Depression, fatigue, and lethargy are common and are often not realized to be drug-induced. These side effects may not appear immediately but develop gradually. Since many patients with glaucoma are elderly, these side effects are attributed to getting older. Patients and their families should be on the alert for these side effects and, when suspected, the drug can be stopped for a short time for verification. Other common side effects are gastrointestinal upset, metallic taste to carbonated beverages, impotence, and weight loss. Sequels cause less side effects than tablets.
The use of topical carbonic anhydrase inhibitors has markedly reduced the frequency and severity of these side effects. With chronic use, some 20% of patients develop a topical allergy, with conjunctival redness and itching, redness, scaling of the lower eyelids. Occasional patients develop side effects similar to those reported for oral agents.
ALPHA-AGONISTS are chemically related to systemic medications for the treatment of hypertension. The most common side effects are ocular burning, itching, brow ache, slight elevation of the upper lid, dry eye, mouth, and nose, photophobia, headache, dizziness, mild sedation, fatigue and depression.
Ocular allergy develops in a high percentage of patients using IOPIDINE on a prolonged basis; allergic reactions appear to be less with ALPHAGAN, which has now been discontinued and replaced by ALPHAGAN-P, contains purite as a preservative and is less allergenic.
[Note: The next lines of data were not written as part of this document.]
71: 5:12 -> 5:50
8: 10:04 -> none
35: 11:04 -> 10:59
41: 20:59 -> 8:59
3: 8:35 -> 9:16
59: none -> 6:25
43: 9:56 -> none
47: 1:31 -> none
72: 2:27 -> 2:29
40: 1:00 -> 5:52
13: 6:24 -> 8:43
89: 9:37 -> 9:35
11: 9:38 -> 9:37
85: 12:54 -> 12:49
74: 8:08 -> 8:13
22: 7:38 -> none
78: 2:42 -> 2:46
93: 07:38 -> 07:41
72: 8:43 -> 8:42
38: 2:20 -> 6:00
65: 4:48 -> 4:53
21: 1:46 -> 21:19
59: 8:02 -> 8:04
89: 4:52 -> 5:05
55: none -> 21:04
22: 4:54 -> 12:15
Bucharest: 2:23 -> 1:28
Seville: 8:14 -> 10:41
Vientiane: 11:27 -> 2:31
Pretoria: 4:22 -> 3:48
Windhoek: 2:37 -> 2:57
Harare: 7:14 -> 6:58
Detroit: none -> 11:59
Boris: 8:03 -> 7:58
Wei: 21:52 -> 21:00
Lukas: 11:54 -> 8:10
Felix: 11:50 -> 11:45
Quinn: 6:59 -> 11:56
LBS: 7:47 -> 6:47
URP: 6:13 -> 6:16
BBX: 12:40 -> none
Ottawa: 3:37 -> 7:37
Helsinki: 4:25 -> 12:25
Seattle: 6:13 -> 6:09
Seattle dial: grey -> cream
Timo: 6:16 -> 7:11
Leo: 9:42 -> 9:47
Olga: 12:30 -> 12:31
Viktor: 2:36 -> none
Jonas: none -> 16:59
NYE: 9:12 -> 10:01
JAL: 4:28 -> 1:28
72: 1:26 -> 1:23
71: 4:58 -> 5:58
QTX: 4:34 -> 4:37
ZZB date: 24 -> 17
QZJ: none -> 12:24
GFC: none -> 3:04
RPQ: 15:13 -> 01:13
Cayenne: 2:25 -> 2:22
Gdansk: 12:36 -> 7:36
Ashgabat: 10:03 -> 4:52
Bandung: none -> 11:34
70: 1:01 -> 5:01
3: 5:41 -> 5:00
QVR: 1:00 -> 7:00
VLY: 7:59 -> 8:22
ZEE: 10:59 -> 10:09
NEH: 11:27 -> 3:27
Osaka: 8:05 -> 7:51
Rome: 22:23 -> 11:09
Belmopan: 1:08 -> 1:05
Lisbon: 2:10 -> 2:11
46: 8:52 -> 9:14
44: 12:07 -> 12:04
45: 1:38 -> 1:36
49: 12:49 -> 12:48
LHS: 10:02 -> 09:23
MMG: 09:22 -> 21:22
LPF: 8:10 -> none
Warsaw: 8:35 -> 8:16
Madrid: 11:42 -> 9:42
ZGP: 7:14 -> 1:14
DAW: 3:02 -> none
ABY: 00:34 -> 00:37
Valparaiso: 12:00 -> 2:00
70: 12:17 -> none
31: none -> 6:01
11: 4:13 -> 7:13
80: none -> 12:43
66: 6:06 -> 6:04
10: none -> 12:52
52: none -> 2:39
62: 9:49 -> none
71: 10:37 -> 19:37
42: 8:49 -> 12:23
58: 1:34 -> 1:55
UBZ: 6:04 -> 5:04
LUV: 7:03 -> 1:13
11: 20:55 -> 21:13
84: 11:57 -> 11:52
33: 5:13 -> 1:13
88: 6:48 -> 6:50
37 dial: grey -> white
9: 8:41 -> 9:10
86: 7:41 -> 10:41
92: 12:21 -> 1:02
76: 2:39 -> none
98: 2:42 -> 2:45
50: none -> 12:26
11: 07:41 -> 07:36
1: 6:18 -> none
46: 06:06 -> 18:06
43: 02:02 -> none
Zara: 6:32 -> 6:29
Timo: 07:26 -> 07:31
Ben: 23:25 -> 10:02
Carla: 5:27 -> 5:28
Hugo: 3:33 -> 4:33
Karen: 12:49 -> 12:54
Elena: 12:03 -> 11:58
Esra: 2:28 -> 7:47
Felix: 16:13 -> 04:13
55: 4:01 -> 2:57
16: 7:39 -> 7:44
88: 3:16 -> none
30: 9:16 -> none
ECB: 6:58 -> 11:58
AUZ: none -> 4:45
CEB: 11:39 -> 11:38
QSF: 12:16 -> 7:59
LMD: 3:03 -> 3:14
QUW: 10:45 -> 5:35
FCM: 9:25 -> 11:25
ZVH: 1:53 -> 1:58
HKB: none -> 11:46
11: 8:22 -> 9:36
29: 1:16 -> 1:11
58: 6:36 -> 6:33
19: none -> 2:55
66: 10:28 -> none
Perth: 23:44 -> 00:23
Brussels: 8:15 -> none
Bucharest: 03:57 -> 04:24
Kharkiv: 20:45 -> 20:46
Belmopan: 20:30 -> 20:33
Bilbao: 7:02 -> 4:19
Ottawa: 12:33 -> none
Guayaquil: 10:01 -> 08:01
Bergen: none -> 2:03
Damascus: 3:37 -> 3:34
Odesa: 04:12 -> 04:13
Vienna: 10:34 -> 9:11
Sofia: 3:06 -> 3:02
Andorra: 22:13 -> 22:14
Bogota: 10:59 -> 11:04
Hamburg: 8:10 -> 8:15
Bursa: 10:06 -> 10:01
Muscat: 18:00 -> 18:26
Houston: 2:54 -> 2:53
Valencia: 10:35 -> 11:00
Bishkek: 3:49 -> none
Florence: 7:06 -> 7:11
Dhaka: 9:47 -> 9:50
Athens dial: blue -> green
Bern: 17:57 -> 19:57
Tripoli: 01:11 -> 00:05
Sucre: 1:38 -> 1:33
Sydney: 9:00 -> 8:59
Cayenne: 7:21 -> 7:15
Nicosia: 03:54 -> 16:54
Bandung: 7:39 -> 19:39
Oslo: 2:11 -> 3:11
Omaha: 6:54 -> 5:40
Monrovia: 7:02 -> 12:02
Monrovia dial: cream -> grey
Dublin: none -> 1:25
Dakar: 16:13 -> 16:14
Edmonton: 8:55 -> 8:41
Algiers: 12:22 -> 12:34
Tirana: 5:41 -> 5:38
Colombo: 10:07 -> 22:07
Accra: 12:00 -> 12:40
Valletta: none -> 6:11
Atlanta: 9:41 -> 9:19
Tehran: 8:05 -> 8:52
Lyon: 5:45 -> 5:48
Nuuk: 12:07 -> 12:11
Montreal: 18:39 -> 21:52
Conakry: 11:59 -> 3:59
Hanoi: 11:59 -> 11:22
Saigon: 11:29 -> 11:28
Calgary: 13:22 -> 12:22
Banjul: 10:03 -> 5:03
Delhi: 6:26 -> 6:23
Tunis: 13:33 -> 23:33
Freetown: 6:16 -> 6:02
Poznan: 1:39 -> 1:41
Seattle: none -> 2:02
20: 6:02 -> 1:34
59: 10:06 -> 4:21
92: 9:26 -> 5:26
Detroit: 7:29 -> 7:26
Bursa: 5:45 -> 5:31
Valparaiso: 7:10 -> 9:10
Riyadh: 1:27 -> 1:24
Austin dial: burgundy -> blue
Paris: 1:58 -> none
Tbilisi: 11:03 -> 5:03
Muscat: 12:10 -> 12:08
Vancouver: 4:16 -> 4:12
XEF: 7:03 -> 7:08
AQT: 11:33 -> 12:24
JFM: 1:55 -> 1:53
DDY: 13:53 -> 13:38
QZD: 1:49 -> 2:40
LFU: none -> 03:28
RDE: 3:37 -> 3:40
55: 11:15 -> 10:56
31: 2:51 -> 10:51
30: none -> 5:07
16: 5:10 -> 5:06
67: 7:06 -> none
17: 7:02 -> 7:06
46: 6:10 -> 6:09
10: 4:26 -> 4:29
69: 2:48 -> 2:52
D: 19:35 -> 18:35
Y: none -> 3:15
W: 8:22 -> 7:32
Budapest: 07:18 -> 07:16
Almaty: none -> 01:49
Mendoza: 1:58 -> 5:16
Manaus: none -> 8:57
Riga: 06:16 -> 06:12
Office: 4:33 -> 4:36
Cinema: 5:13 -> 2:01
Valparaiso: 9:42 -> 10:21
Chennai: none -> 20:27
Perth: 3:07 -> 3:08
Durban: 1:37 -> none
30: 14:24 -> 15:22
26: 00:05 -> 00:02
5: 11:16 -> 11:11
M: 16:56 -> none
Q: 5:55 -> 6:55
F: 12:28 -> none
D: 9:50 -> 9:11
PROSTAGLANDIN ANALOGS are the most potent IOP-reducing medications now available. They are well-tolerated and require only once daily dosing. Conjunctival redness is common and if accompanied by itching, suggests an allergic reaction. It is seen more frequently in patients using travoprost and bimatoprost and appears to be less with latanoprost.
Darkening of iris color may occur in some eyes over several months or more due to an increase in the production of melanin in the melanocytes of the iris. Pure brown eyes and pure blue eyes are not affected. Mixed colored eyes, i.e. blue-brown, yellow-brown, grey-brown, green-brown, hazel eyes are. Typically the brown pigmentation around the pupil spreads concentrically towards the periphery in the affected eyes, but the entire iris or parts of it may become more brownish. Eyelash changes (increased length, thickness, pigmentation, and number of lashes) are typical and regarded as a benefit by most patients. Reversible darkening of the eyelid skin darkening may also occur.
Flareups of uveitis and swelling of the retina in the central visual area (cystoid macular edema), may occur in some patients after cataract surgery. Therefore they should be used with caution in patients with known risk factors for macular edema. It has been suggested that the uveitis is not inflammatory, but due to increased permeability of the blood-aqueous barrier, a tight connection between cells which prevents blood proteins and cells from reaching the interior of the eye. Reactivation of herpetic keratitis has been reported.
Just as the systemic side effects of beta-blockers were largely unrealized until they had undergone extensive use, unusual systemic side effects of prostaglandin analogs are only beginning to be reported. These include gastrointestinal disturbances similar to those caused by aspirin or other nonsteroidal anti-inflammatory agents, chest pain, and palpitations.